British lawmakers were set to vote Thursday on whether to approve the Conservative government’s plans for a Brexit-dominated parliamentary session, in a test of Prime Minister Theresa May’s shaky minority administration.
In a sign of its weakened position after an election wiped out May’s parliamentary majority, the government was forced into a concession hours before the vote. Facing defeat on an opposition amendment about abortion funding, ministers said they would pay for women from Northern Ireland to travel to England for abortions.
Abortion is far more tightly restricted in Northern Ireland than in the rest of the U.K., and hundreds of women a year travel to Britain to terminate pregnancies.
Labour Party lawmaker Stella Creasy obtained a vote on a motion calling for those women to get government funding. Several Conservative legislators said they would support the amendment, prompting the government’s scramble to change its policy.
In a letter to lawmakers, Equalities Minister Justine Greening said that women from Northern Ireland had previously been asked to pay, but “from now on it is our proposal that this will no longer happen.”

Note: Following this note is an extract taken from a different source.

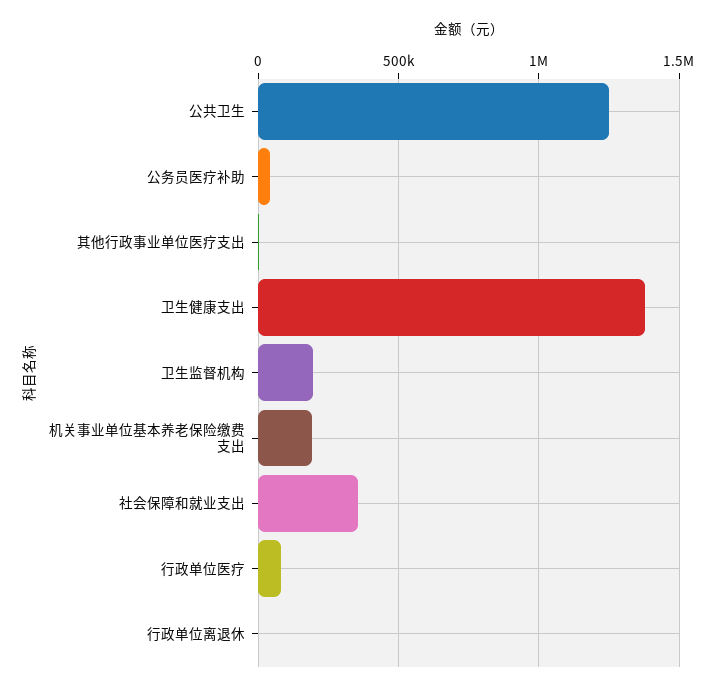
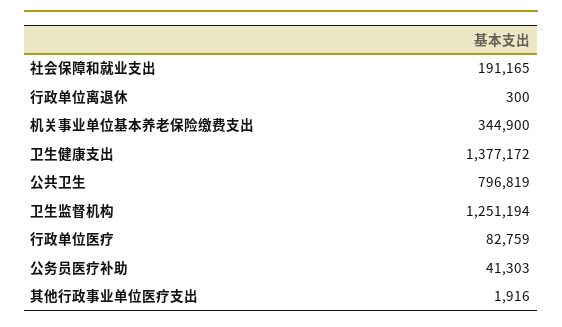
公共卫生: 1250000 -> 796819
卫生监督机构: 200000 -> 1251194
机关事业单位基本养老保险缴费支出: 200000 -> 344900
社会保障和就业支出: 350000 -> 191165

Creasy’s amendment was one of several attempts by the Labour opposition to defeat the government in votes on last week’s Queen’s Speech, which set out the government’s proposed legislation for the next two years.

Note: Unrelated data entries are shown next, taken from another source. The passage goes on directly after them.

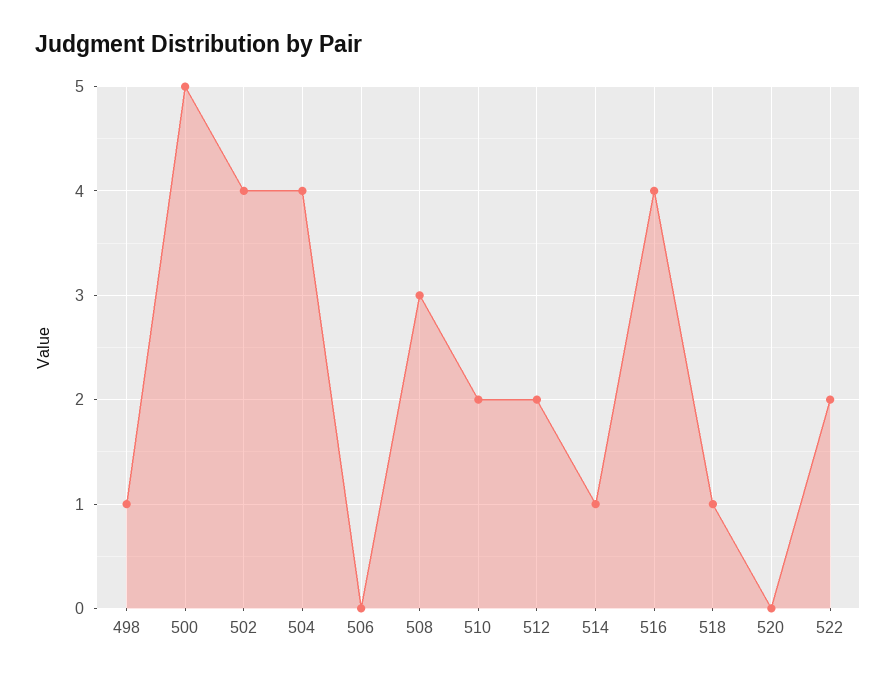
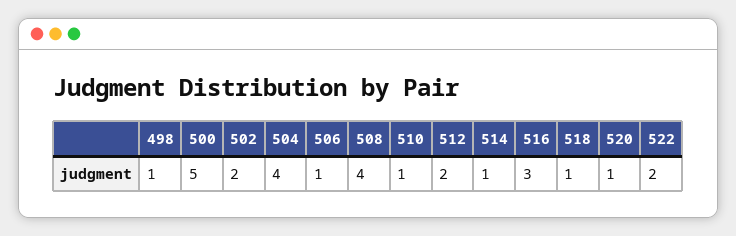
502: 4 -> 2
506: 0 -> 1
508: 3 -> 4
510: 2 -> 1
516: 4 -> 3
520: 0 -> 1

The slimmed-down agenda jettisoned several pledges made by the party before Britain’s June 8 election. Several of the planned new laws relate to Britain’s exit from the European Union, due in 2019.
The election left the Conservatives with 317 of the 650 seats in Parliament, several short of a majority. It also severely undermined the authority of May, who called the early vote in a misjudged attempt to increase her grip on power ahead of Brexit negotiations with the EU.
As May struggled to shore up her support, Labour sought to disrupt her plans by proposing amendments that would reverse Conservative policies on Brexit and spending cuts.
But the government is likely to get its way Thursday thanks to Northern Ireland’s Democratic Unionist Party, whose 10 lawmakers have agreed to support the Conservatives on key votes.
On Wednesday the government, with the help of the DUP, defeated a Labour motion calling for a reversal of public spending cuts. The vote was 323 to 309 — the first of what is likely to be many close calls for May’s administration in Parliament.
The DUP deal — secured with a promise of 1 billion pounds ($1.29 billion) in new spending for Northern Ireland — has dismayed some Conservatives on account of the smaller party’s socially conservative policies on issues including abortion and same-gender marriage.